__Work to complete__.
**a)** Could you transcribe the stretch of the Roseanne thread from "# Roseanne episode" through "to read it."?
**b)** Can you pick up the Roseanne thread after its last line and carry it on?

** START Provided text **

# Roseanne episode with SFF writing in it?



## J-WO (Nov 29, 2010)

I've got a vague memory of a particular episode of _Roseanne_ (A series I never watched much at the time though this episode caught my attention), in which Darleen starts writing SF stories, possibly with a workshop or something, and Roseanne disapproves (the irony being that Roseanne desires to be a  writer, too)--so much so its as if Darleen has joined the scientologists or something!

Eventually, this actual science fiction author person (either an actress or possibly, just possibly, a cameo appearance from some well known writer) visits and chills Roseanne out.  At the end of the show, Darleen has stuck one of her own stories to the fridge door and her mum goes to read it.

Does anyone have the slightest memory of this episode?  I'd be fascinated to see it now-  a portrait of a bluecollar familiy's reaction to SF literature.

It may have backfired in its aims, though- it certainly added to my sense that SF was a weird thing to do and certainly something one should not mention in public!


----------



## digs (Nov 29, 2010)

No, but I did catch the end of an episode the other day where she was a soldier and for some reason blew up a train, and some 80s action hero (can't remember his name) was her mentor. I had _no idea _what was going on.

...was that helpful?


----------



## Perpetual Man (Nov 29, 2010)

I have vague memories of this, but I can't quite remember where or when it happened in the series. I do recall that your description seems to sum it up. But as to where it was in the run I can't remember!

Season 2 seems to be the season where Darlene and Roseanne's writing is at the fore, but as to which particular episode?

** END Provided text **
** START Data section **

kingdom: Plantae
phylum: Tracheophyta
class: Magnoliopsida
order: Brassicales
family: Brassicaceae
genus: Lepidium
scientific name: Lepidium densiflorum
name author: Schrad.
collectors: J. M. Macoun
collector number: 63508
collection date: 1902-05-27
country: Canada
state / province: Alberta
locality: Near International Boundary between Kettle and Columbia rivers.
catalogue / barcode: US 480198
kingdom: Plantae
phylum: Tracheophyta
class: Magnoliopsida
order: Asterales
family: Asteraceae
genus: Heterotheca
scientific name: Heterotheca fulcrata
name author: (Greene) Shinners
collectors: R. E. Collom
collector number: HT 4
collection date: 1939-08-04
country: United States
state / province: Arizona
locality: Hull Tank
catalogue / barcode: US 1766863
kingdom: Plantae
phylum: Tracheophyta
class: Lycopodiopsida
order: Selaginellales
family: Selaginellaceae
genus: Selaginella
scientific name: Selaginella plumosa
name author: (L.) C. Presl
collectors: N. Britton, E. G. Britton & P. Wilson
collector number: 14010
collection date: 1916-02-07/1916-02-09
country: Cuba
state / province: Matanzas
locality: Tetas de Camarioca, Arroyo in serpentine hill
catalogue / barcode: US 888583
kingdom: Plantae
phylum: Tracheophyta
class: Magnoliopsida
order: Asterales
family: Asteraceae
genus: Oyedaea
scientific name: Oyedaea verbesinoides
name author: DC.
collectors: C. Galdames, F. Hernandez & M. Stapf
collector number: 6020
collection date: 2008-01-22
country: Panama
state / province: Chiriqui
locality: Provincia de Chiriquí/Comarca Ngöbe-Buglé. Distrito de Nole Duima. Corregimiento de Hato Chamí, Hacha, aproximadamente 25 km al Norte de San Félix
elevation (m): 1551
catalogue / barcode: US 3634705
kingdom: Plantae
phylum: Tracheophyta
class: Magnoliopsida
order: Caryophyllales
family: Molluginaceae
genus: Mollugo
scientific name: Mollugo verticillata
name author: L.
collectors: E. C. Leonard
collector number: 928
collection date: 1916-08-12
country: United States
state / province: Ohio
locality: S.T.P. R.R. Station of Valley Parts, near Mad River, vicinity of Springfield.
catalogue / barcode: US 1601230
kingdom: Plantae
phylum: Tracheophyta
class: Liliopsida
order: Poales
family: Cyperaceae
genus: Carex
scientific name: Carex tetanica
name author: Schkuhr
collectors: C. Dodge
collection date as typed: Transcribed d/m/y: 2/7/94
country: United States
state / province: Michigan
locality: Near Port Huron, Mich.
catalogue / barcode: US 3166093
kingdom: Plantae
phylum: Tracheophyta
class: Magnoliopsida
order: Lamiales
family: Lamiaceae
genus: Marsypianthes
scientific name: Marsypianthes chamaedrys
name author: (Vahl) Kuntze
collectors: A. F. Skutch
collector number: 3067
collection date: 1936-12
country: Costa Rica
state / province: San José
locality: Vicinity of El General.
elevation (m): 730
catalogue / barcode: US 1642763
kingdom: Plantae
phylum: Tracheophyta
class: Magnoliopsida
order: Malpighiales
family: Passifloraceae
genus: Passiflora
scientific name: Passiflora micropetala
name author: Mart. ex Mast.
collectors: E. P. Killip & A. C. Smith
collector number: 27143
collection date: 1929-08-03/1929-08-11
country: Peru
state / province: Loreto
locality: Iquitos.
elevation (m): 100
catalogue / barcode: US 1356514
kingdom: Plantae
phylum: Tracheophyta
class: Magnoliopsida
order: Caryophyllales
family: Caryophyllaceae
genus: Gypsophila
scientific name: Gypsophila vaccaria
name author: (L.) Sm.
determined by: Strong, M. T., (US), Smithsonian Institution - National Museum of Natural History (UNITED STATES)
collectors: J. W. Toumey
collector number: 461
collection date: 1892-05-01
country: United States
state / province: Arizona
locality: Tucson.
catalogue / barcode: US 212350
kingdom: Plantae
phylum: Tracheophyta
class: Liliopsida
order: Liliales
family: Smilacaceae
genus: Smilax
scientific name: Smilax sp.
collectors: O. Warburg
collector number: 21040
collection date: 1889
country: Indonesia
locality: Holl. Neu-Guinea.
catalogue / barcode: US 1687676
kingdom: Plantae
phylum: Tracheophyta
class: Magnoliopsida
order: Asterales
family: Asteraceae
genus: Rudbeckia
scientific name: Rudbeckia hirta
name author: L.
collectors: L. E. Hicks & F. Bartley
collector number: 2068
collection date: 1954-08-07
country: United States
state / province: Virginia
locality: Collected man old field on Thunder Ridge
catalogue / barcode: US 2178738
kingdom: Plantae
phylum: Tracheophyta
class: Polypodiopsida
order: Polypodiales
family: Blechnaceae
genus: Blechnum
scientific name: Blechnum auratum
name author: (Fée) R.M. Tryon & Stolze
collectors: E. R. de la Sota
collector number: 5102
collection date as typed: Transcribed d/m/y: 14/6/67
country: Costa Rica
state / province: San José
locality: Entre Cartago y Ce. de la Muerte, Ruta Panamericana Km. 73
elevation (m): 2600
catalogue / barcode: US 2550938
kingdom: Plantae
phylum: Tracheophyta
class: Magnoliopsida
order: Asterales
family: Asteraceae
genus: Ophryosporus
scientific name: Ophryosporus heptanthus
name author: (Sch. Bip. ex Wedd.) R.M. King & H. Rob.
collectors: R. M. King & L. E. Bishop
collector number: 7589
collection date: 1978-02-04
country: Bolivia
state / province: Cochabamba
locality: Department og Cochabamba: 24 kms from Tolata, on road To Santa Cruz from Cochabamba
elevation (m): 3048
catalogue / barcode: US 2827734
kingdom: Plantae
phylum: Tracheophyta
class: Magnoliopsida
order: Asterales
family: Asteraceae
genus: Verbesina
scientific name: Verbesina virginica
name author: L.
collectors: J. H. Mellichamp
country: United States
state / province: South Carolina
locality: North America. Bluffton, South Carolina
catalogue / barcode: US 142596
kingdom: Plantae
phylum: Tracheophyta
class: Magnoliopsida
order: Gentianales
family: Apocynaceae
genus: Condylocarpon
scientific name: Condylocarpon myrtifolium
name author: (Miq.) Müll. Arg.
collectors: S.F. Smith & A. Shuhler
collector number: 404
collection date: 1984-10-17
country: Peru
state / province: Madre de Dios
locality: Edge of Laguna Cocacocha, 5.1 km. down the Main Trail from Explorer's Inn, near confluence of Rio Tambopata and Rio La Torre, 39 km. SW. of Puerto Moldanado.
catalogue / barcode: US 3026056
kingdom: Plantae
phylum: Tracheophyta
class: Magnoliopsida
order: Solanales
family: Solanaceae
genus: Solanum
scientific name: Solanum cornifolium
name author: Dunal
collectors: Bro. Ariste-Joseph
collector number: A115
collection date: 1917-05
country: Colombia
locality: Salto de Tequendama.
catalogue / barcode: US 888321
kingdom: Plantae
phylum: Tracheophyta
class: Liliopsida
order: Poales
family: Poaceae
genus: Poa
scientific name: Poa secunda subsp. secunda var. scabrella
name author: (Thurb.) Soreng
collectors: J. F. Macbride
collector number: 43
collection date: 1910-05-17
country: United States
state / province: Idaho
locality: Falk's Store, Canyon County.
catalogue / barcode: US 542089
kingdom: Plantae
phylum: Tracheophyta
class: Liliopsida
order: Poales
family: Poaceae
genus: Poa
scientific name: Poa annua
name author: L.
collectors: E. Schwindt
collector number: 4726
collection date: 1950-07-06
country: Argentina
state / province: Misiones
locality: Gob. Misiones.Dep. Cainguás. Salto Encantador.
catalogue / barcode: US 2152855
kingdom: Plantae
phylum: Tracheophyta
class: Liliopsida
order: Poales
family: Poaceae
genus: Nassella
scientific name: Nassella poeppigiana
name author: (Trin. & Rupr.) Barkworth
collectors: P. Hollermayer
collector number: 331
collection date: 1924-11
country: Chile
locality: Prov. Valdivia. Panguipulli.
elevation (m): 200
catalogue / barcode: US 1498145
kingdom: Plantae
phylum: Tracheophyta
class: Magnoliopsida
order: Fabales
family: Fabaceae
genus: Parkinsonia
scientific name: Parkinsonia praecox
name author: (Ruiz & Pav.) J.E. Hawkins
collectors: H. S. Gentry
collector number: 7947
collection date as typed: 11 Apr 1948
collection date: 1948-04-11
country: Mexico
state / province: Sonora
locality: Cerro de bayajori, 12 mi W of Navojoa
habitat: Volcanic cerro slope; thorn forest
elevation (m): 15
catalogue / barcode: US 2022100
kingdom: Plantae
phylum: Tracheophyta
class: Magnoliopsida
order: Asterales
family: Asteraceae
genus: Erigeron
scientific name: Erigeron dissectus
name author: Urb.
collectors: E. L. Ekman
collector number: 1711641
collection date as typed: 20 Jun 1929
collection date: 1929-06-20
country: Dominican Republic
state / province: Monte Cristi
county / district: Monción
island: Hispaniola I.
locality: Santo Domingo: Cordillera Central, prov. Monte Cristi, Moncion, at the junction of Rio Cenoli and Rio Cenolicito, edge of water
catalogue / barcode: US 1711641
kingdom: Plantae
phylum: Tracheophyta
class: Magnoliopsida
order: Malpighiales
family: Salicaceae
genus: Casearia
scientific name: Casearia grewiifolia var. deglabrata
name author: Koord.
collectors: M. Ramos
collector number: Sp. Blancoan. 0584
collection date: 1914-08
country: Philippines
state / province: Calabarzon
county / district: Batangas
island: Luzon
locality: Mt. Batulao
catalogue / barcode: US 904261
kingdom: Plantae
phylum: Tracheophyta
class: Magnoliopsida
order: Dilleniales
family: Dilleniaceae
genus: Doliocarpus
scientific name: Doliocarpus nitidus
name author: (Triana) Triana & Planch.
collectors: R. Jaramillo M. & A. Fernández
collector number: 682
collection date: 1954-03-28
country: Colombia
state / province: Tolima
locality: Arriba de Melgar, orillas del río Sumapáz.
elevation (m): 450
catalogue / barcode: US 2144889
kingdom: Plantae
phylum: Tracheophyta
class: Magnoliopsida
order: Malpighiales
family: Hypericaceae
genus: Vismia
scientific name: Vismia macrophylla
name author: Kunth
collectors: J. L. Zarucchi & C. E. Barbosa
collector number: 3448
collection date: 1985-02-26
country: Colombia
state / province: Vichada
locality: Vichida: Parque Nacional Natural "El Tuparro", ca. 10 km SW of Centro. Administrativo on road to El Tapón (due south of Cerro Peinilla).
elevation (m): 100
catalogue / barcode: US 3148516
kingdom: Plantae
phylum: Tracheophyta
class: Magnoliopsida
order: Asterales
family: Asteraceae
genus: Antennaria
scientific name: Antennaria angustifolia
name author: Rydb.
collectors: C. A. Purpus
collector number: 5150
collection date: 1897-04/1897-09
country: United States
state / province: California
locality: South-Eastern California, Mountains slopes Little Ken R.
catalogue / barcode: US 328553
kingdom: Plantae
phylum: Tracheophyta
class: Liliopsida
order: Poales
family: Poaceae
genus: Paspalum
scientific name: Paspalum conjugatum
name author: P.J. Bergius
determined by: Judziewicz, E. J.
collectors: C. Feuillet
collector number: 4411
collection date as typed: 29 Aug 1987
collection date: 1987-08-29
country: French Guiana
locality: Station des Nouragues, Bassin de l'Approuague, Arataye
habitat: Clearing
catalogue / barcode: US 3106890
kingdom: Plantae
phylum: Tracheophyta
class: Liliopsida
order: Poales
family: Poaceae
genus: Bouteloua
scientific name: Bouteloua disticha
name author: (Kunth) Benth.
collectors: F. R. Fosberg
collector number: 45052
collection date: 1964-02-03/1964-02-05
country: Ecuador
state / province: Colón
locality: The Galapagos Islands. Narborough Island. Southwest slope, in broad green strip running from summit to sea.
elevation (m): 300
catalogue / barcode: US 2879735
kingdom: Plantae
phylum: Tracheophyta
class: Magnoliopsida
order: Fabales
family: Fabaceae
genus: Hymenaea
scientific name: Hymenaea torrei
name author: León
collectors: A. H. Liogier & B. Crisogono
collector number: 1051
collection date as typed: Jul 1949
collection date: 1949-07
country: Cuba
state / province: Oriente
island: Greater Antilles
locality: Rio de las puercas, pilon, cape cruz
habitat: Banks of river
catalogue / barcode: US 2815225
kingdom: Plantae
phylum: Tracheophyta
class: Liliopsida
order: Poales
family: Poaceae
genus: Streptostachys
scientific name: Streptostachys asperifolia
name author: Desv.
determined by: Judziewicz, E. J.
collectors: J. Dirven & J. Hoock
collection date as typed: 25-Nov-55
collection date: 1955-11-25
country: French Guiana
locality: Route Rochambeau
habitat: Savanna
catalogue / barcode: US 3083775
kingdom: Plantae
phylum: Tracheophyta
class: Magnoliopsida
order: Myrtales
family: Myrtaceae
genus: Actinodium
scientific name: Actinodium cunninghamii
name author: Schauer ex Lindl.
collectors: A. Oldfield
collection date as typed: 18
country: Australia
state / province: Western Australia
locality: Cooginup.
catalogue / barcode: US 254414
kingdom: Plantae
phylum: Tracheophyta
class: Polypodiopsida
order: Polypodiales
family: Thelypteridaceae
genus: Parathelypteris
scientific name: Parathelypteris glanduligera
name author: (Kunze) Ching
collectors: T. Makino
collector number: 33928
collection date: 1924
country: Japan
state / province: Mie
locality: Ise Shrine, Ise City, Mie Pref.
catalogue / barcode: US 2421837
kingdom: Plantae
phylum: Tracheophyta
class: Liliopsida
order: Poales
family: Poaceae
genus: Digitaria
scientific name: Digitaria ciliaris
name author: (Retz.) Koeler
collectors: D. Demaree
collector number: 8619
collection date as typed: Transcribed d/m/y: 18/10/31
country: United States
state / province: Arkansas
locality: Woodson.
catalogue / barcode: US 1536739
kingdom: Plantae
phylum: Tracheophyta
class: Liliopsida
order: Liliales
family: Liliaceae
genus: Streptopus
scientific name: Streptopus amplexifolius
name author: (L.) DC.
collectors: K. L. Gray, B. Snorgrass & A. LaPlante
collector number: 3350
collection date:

** END Data section **

__Set of answers__.
**a)**
# Roseanne episode with SFF writing in it?



## J-WO (Nov 29, 2010)

I've got a vague memory of a particular episode of _Roseanne_ (A series I never watched much at the time though this episode caught my attention), in which Darleen starts writing SF stories, possibly with a workshop or something, and Roseanne disapproves (the irony being that Roseanne desires to be a  writer, too)--so much so its as if Darleen has joined the scientologists or something!

Eventually, this actual science fiction author person (either an actress or possibly, just possibly, a cameo appearance from some well known writer) visits and chills Roseanne out.  At the end of the show, Darleen has stuck one of her own stories to the fridge door and her mum goes to read it.

**b)**
I do recall another episode with SF themes when Arnie (Tom Arnold) leaves the series - kidnapped by aliens


----------



## J-WO (Nov 30, 2010)

Yeah, I had a squint at the relevant Wikipedia page and series two seems about right.  It'd be fascintating to see again as its one of the few times general society's views of SF writing have been analysed on a mainstream show.

And Digs, think that ones from season nine, where Roseanne starts a terrorist splinter group in response to getting taken off the air.


----------



## X'Nedra (Jun 14, 2011)

Yeah, I can't remember the name of the episode.  

Roseanne actually gets angry because Darlene is hanging out at a bookshop and it turns out her new "friend" is the middle aged lady who owns it.  Darlene has been showing her writing to the bookshop owner, and not Roseanne and that is was causes the fight. 
That is also why Darlene sticks a story to the fridge at the end of the episode.


----------



## J-WO (Jun 14, 2011)

Thanks, X'Nedra. I was beginning to think the whole episode a product of my imagination or something. I didn't recall Roseanne getting subconciously angry because she wasn't shown the stories first. Makes a lot of sense.

Now I want to see it even more.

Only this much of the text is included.